Farmers urgently require drought-tolerant seeds and additional feed for their cattle, goats and sheep to prevent further losses of livestock, according to Caroline Zullo, Iraq’s advocacy adviser at the Norwegian Refugee Council.
In the longer term, irrigation infrastructure for farmers must be established or rehabilitated, alongside improved water resource-management plans on local and national levels, Zullo told Arab News.
The effects of the drought across governorates have been significant, including crop and livestock losses, greater barriers to access to food, declining incomes, and drought-induced displacement of vulnerable families.
The effect of water scarcity on children, even in built-up, urban areas, has long been a cause for alarm. A 2021 UNICEF report titled Running Dry stated that nearly three out of five children in Iraq have no access to safely managed water. Many households have been forced to dig wells to obtain water that is not potable and, in some cases, unsafe even for necessities such as washing and laundry.
Water quality in the southern city of Basra is among the worst in the country, according to many studies. A report published by Human Rights Watch in 2018, titled Basra is Thirsty, stated that at least 118,000 people had been hospitalized in recent months suffering from symptoms related to issues of sanitation and water quality. At the time, the Basra health directorate urged people to boil water before drinking it.
The effects of water shortages on demographics in Iraq is evidenced by the thousands fleeing urban areas to the outskirts of larger cities, which in turn are struggling to cater for the needs of their new arrivals.
In the Kurdish north of the country, heavy snowfalls in the mountains in January have offered a reprieve so far this year. When winter turns to spring, the thaw will help to replenish reservoirs and prevent water scarcity before the onset of another fierce summer, where temperatures across Anbar province and deep into the country traditionally settle into the high 40s Celsius between May and mid-September.
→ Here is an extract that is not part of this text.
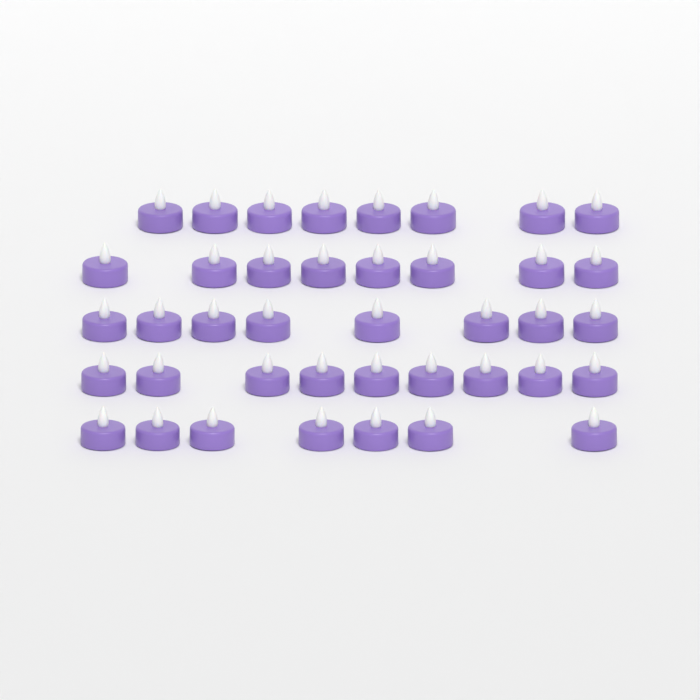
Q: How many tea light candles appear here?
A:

Iraq’s central government remains weak and is therefore no match for powerful neighbors at the negotiating table. Five months after a national election, the country is still nowhere close to choosing a new president and prime minister or forming a government. If and when the political impasse ends, a weak and fractious government will still require international support to deal with a daunting challenge such as water security.
Rahman Khani, the head of the Kurdish Regional Government’s water resources and dams department at the agriculture ministry, said outdated methods are hindering the country’s water-management systems.
“We also suffer from pollution and traditional irrigation methods,” he told Arab News. “The solution is to reform internal water management, construct dams, and use modern irrigation technology, in addition to putting pressure on neighboring countries to release fair amounts of shared water.”
Looking to the future, experts say more must be done to help Iraq’s most vulnerable people.
“With drought conditions expected to continue and even worsen, farming communities are at risk of further crop failure, which could result in more displacement if action is not taken,” Zullo told Arab News.
As the dry season gives way to warmer weather, however, it is very likely that Iraqis will be more hungry and thirsty this summer than ever before.